Больше всего мне понравилось в Гарлеме. Люди в зале кричали и визжали. Аплодировали моей героине. Мы так повеселились, наблюдая за реакцией зрителей. Мы останавливались в Верхнем Ист-Сайде[119] и в Верхнем Вест-Сайде[120], в Адской кухне[121] – и так до самой Бауэри[122]. Мы забегали в кинотеатры прямо во время сеанса (каждый раз попадая на разный момент), а потом уносили ноги, будто воришки. А зрители неистовствовали, они были в восторге от фильма! Это был один из лучших моментов в моей жизни.

На следующее утро, как раз когда мы завтракали (завтрак был шикарный, праздничный), появились жуткие отзывы.

Кто такой критик? Это человек, который бесплатно смотрит фильм, а потом говорит тебе, что думает.

Кто такой зритель? Это человек, который говорит, что фильм заставил его почувствовать.

Вы хоть представляете, сколько человек посмотрели «Основной инстинкт» за последние двадцать с лишним лет? Подумайте об этом. Люди, ведь дело не только в том, чтобы мельком заглянуть мне под юбку. Проснитесь. Женщины грудью встали на защиту этого фильма, мужчины стали одержимы женщиной, которая заставила всех на мгновение застыть. Эта героиня стала их любимицей. Но теперь, только теперь я хожу на разные мероприятия и вижу, что этот фильм начинают в определенной степени уважать. А ведь он такой крутой! Когда в 1993 году я пошла на церемонию вручения премии «Золотой глобус» в качестве номинантки и мое имя прозвучало среди избранных финалистов, все рассмеялись. Ну, может, не все, но смеявшихся в зале было достаточно, чтобы указать мне, где мое место.

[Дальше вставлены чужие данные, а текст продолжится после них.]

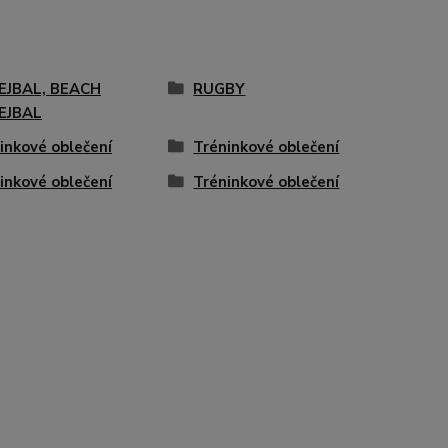
EJBAL, BEACH
RUGBY
EJBAL
inkové oblečení
Tréninkové oblečení
inkové oblečení
Tréninkové oblečení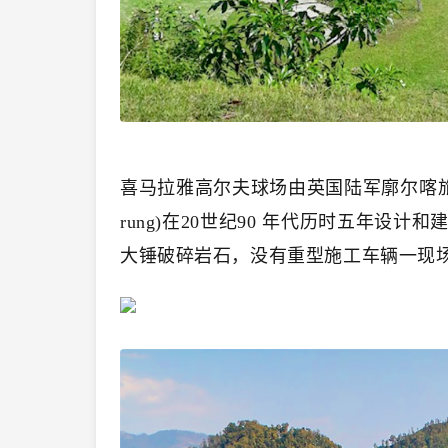
喜马拉雅高尔夫球场由英国陆军廓尔喀旅前军
rung)在20世纪90 年代历时五年设
大锤破碎岩石，没有重型施工车辆一现场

Больше всего мне понравилось в Гарлеме. Люди в зале кричали и визжали. Аплодировали моей героине. Мы так повеселились, наблюдая за реакцией зрителей.

Думаю, не я одна пыталась осмыслить весь накопившийся у женщин гнев. Меня несколько пугает, что я столько лет контролировала эту ярость, – думаю, все дело в том, что я была вынуждена сдерживать ее так долго, скрывать ее, как будто мне было чего стыдиться. Так в мое время проявлялось насилие. Все было отягощено угрозой. Не только для меня, но и для тех, кого я любила или должна была любить, или что еще там, черт возьми, происходило.

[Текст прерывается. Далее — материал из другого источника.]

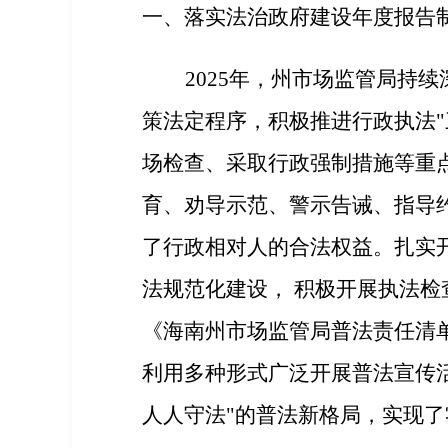
一、落实法治政府建设年度报告
2025年，州市场监管局持
策法定程序，积极推进行政执法"
场检查、采取行政强制措施等重
育、劝导示范、警示告诫、指导
了行政相对人的合法权益。扎实
法规范化建设， 积极开展执法
《海南州市场监管局普法责任清
利用多种形式广泛开展普法宣传活
人人守法"的普法新格局，实现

И вот мы с сестрой стали задумываться о том, чтобы открыто рассказать людям о том, что произошло с нами и с нашим дедом, но мы знали, что из этого попросту раздуют сенсацию. Вроде того случая, когда во время очень милого воскресного телешоу меня спросили, случалось ли мне сталкиваться с ситуациями вроде #MeToo[123] в Голливуде. Мне-то? Уверена, они спрашивали, руководствуясь беспокойством или искренним желанием помочь, а не из желания раздуть сенсацию, но я на всякий случай ничего не сказала. Вместо этого я рассмеялась, и видео мгновенно стало вирусным. Очевидно, смеялась не я одна.

Как мы теперь узнаем, насилие бывает самым разным, и реагируем мы на него тоже по-разному. Сменится поколение, но мы по-прежнему будем учиться говорить об этом и справляться с насилием, не обращаясь к нему во время разговоров друг с другом, потому что проявление интереса все равно будет связано с жаждой сенсации, а беспокойство – с жестокостью.

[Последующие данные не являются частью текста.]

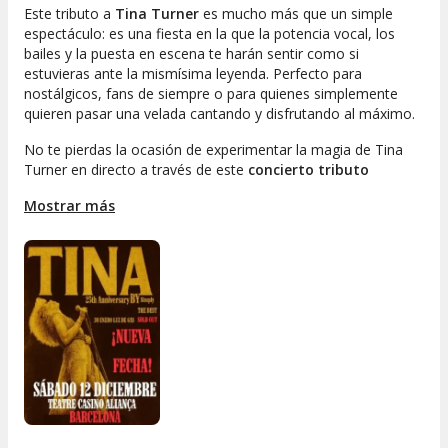
Este tributo a
Tina Turner
es mucho más que un simple
espectáculo: es una fiesta en la que la potencia vocal, los
bailes y la puesta en escena te harán sentir como si
estuvieras ante la mismísima leyenda. Perfecto para
nostálgicos, fans de siempre o para quienes simplemente
quieren pasar una velada cantando y disfrutando al máximo.
No te pierdas la ocasión de experimentar la magia de Tina
Turner en directo a través de este
concierto tributo
pensado para todos los públicos y a precios que te
Mostrar más
encantarán. ¡Hazte con tus entradas y déjate llevar por el
inconfundible espíritu de una auténtica diva!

Со стороны мои домочадцы представляли собой воплощение нормальной англо-саксонской протестантской семьи. Иногда мы ходили в Объединенную церковь Христа «Эммануил», где почти ничего не происходило. Разве что иногда мы прятались в шкафу и просто стояли в тишине с каким-нибудь мальчиком, что само по себе было очень волнительно в церкви. Песнопения были монотонными. Священнослужитель был, наверное, самым белокожим парнем на свете, которого моя мама считала еще и самым очаровательным.